Healing at the Frontline: How Young Pharma Entrepreneurs Are Bridging the Healthcare Gap in Kashmir’s Border Villages

Pir Azhar U Din

For decades, access to healthcare in Kashmir’s border villages has been defined by absence—not by choice, but by geography. Kupwara, one of the most remote frontier districts in North Kashmir, often remains cut off during harsh winters due to heavy snowfall, poor road connectivity, and unpredictable weather. In such conditions, reaching even the most basic medical services becomes a matter of life and death.
For residents of villages located along the Line of Control, the nearest hospital or well-equipped medical store can be over 40 kilometers away. In emergencies—whether a child with a high fever, a pregnant woman in labor, or an accident victim—this distance can prove fatal. Families are often undertaking hours-long journeys just to access essential medicines such as antibiotics, blood pressure tablets, or basic first-aid. In some cases, delays have cost lives. Primary Health Centres and Sub-Centres exist in rural Kupwara, but frequent shortages of staff, infrastructure, and essential medicines mean that villagers cannot rely on them. In the absence of timely care, many fall back on unregulated remedies that may provide temporary relief but often worsen the condition.
At the same time, Jammu & Kashmir produces thousands of pharmacy graduates every year, many of them from Kupwara itself. Yet, opportunities for these educated youth remain scarce. Pharmacy graduates, trained to provide lifesaving services, are left without viable employment options in their own communities. The irony is stark: while villages desperately need medical shops, qualified pharmacists remain unemployed or are compelled to migrate outside the state in search of work.
Recognizing this paradox, Project Jazba, led by TYCIA Foundation, in partnership with the Small Industries Development Bank of India (SIDBI), the Indian Army, and the local administration, established a dedicated intervention to bridge this gap. More than five pharmacy graduates were identified from Kupwara’s rural and border villages with the vision to make healthcare accessible in their communities and provided them with structured mentorship, capital assistance, and facilitation support to secure licenses and establish licensed medical shops within their own communities.
The approach was designed to tackle not just financial barriers but also the bureaucratic and logistical hurdles that often prevent rural youth from turning qualifications into livelihoods. By enabling them to set up medical shops locally, the initiative ensured that young pharmacists could stay within their communities, support their families, and serve a critical public need.
The impact has been immediate and tangible. Several young pharmacists have successfully established shops across rural Kupwara, creating accessible points of care where none previously existed. What was once a journey of 40 kilometers for basic medicines has now been reduced to a short walk for many villagers. These shops have become more than commercial outlets—they are lifelines. These young professionals, initially earning INR 5000-10000 are now earning upto INR 40,000 per month, transforming not just their own economic prospects but also the health security of entire villages.
For the community, the change is visible in everyday life. Pregnant women now have access to timely medicines and supplements. Families no longer delay treatment for fevers, infections, or chronic conditions due to travel constraints. First-aid facilities mean that accident injuries can be stabilized before they worsen. These improvements have directly reduced the sense of helplessness that long defined healthcare access in border Kupwara.
The personal motivations of these young entrepreneurs also underscore the depth of this intervention. As one entrepreneur shared:
“I realized the need when my father fell seriously ill. His blood pressure shot up suddenly, and my family had no access to proper medicines nearby. Without me nearby, they had to travel for hours just to get him the care he needed. That day I understood—this wasn’t just my family’s struggle. Every household in this village faces the same risk.
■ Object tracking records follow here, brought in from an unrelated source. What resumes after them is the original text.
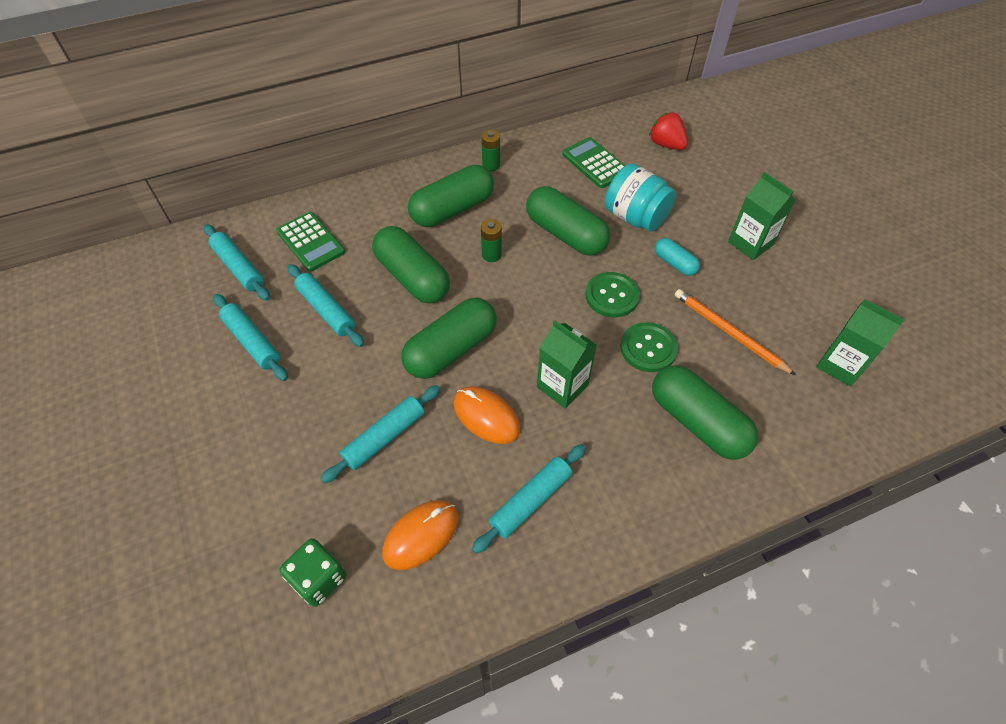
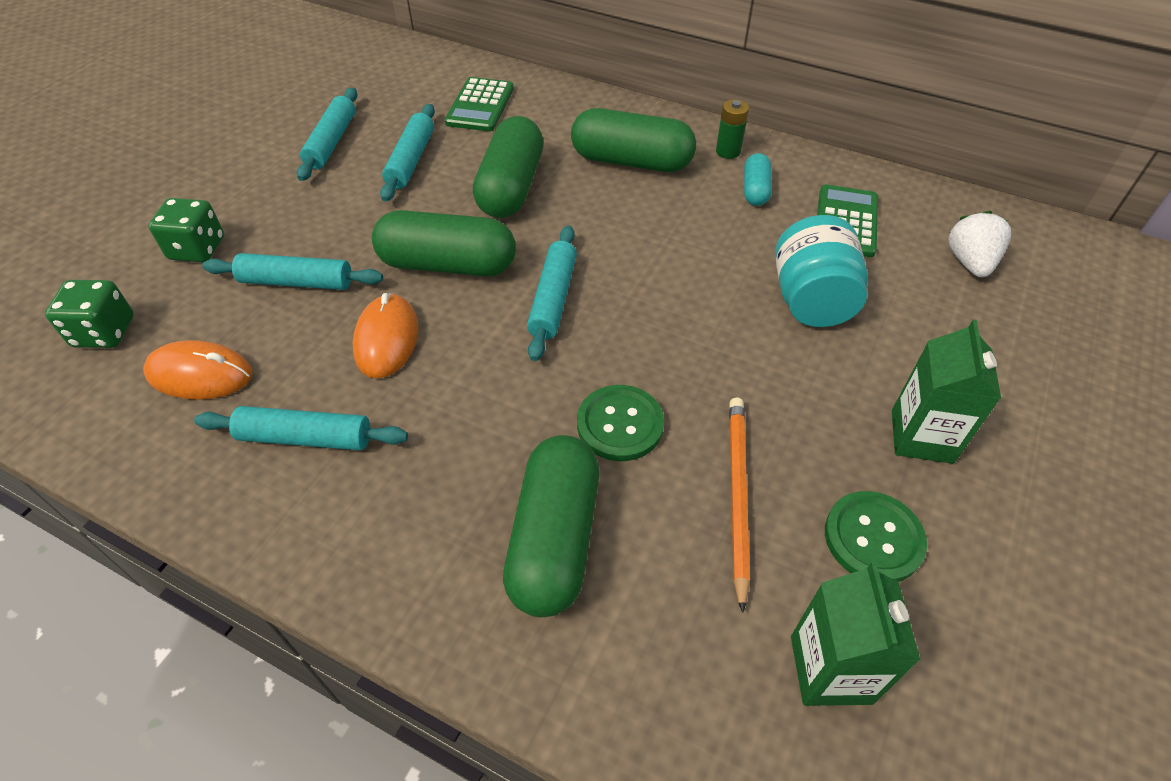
camera: 50 degrees right, 5 degrees down
turquoise rolling pin [204,224,270,301] -> turquoise rolling pin moved to [527,226,577,361]
green battery [481,219,502,262] -> none
green capsule [526,186,610,256] -> none
green carton [537,321,597,409] -> none
green button [585,272,640,317] -> green button moved to [825,491,927,582]
red strawberry [649,112,688,150] -> white strawberry [948,211,1011,277]
turquoise capsule [655,238,700,276] -> turquoise capsule moved to [744,153,772,206]
none -> green dice [148,198,224,262]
I knew then that I could be the person to lead the change it needs.”
Looking ahead, these youth are not stopping at medical shops. Many envision expanding their enterprises into polyclinics, where doctors can regularly visit and consult patients locally. Their goal is not only to build profitable ventures but also to reimagine rural healthcare in border districts—making it accessible, reliable, and rooted within the community.
This initiative demonstrates a powerful lesson: local problems require local solutions. By equipping trained youth to respond to their community’s most pressing needs, it is possible to transform systemic challenges into opportunities for livelihood and service. In Kupwara’s border villages, medical shops are no longer just businesses. They are symbols of resilience—spaces where young professionals are reclaiming agency over their futures while ensuring that no villager is left without access to healthcare.